China has been reining in its massive and once free-wheeling “platform economy” on concerns ranging from the appropriateness of content to anticompetitive behaviours and, increasingly, data security.

Earlier this month, the CAC announced a probe into ride-hailing firm Didi Global, citing cybersecurity and national security concerns, with a ban on new user registrations just days after it went public in a $4.4 billion New York share sale, rattling the industry and investors.

The regulator followed up with the removal of Didi and its affiliated apps from Chinese app stores.

Toutiao is ByteDance’s second-largest ad revenue source in China, after Douyin, Reuters has reported, accounting for around 20% of sales in the country last year, or about 36 billion yuan ($5.57 billion). ByteDance raked in $34.3 billion in total revenue last year.

When trying to sign up to Toutiao, new users see a message: “System is currently under maintenance.
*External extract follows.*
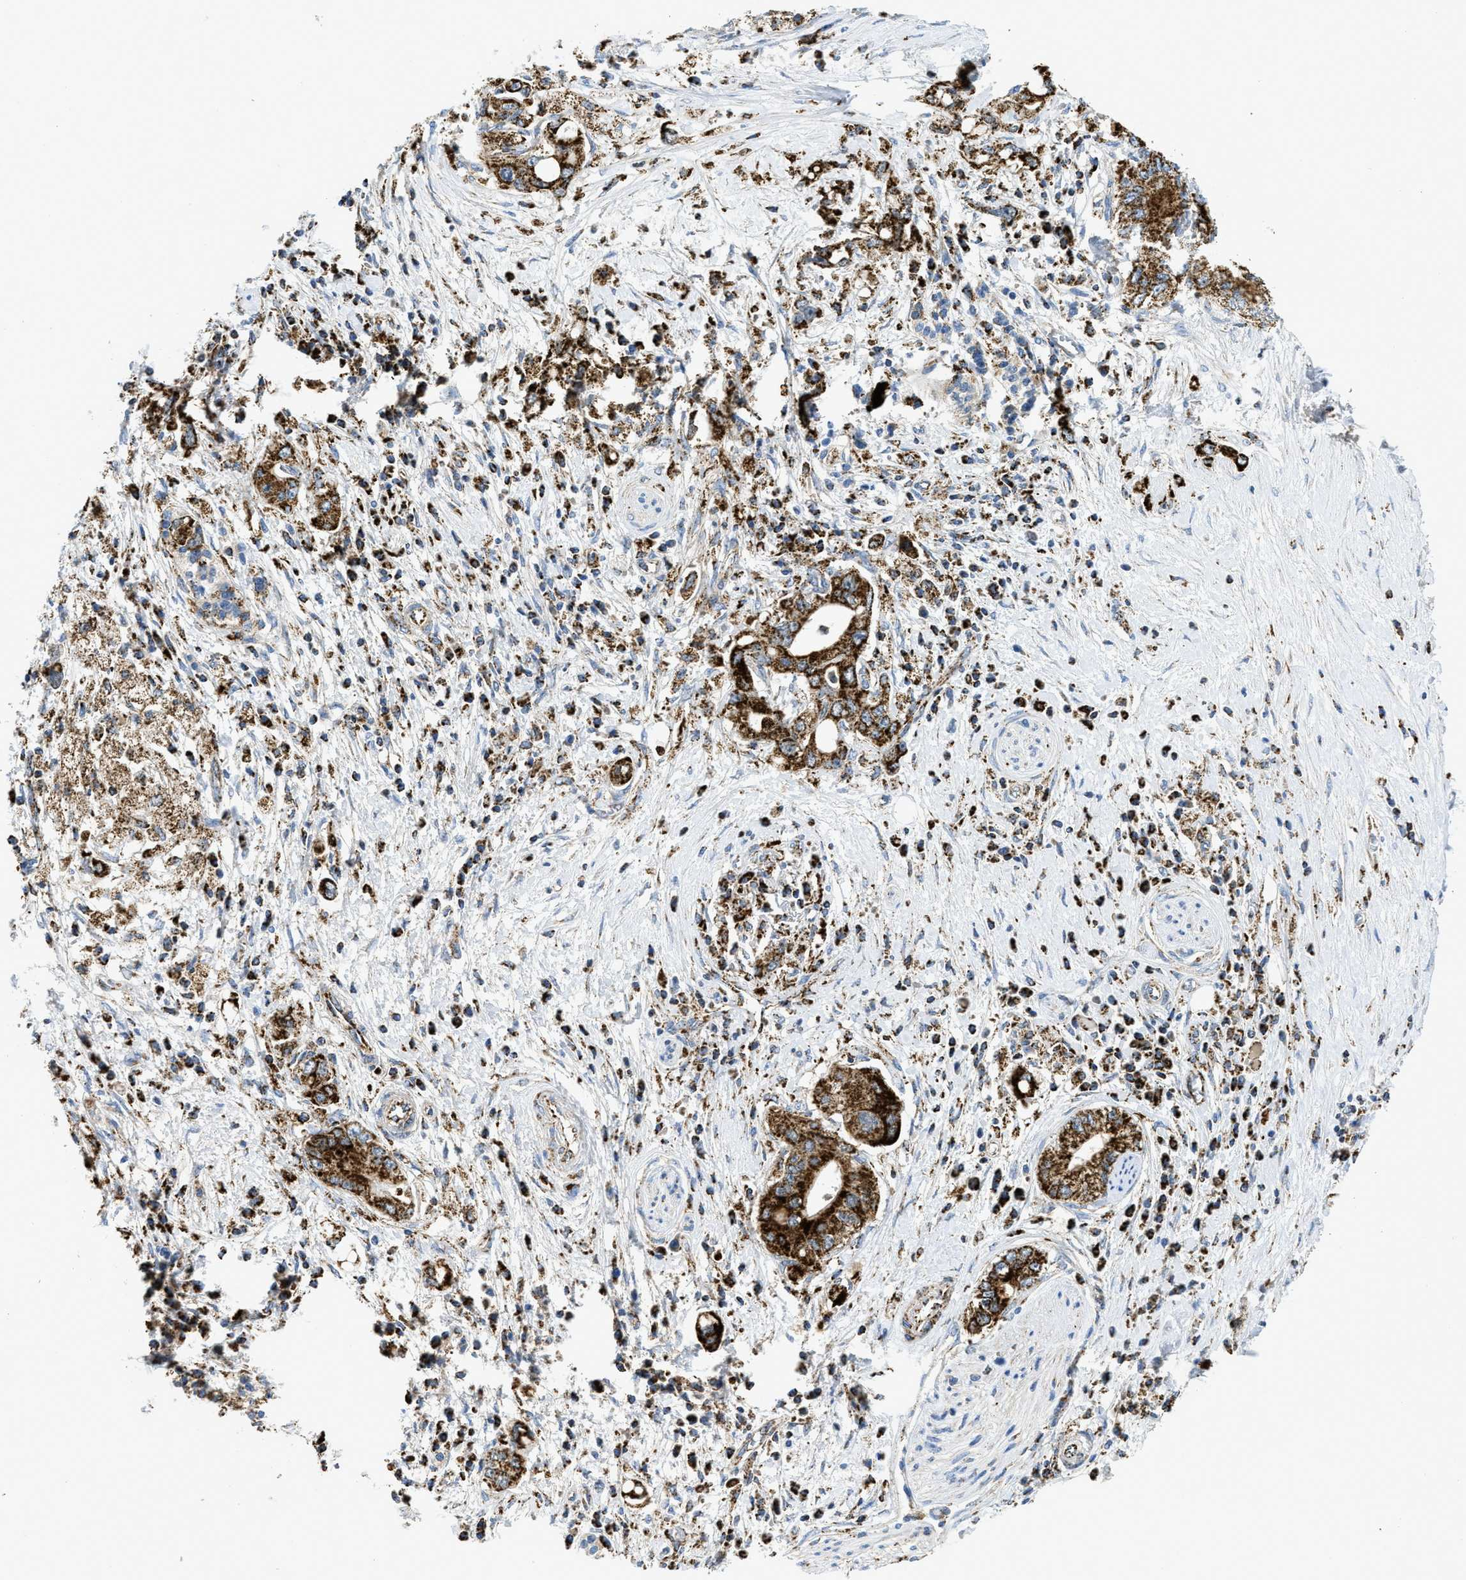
{"staining": {"intensity": "strong", "quantity": ">75%", "location": "cytoplasmic/membranous"}, "tissue": "pancreatic cancer", "cell_type": "Tumor cells", "image_type": "cancer", "snomed": [{"axis": "morphology", "description": "Adenocarcinoma, NOS"}, {"axis": "topography", "description": "Pancreas"}], "caption": "Protein analysis of pancreatic cancer (adenocarcinoma) tissue reveals strong cytoplasmic/membranous positivity in about >75% of tumor cells. Nuclei are stained in blue.", "gene": "SQOR", "patient": {"sex": "female", "age": 73}}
Registration is temporarily unavailable.” New content creators receive a similar message.

Jinri Toutiao, which means “today’s headline” in Chinese, uses an artificial-intelligence-driven recommendation system to offer personalised news feeds.

This is not the first time the news aggregator has been penalised by authorities. In 2018, Chinese regulators ordered app stores to remove Toutiao for three weeks, citing “vulgar content”.

ByteDance, which was valued at $300 billion in recent private trades, had planned earlier this year to list some of its businesses including TikTok’s Chinese version Douyin in Hong Kong, sources have said. In April ByteDance said it had no imminent plans to list itself.

In 2018, ByteDance’s joke app Neihan Duanzi was permanently shut for hosting what the country’s broadcasting watchdog said was “vulgar” and “improper” content that had triggered “strong resentment among users”.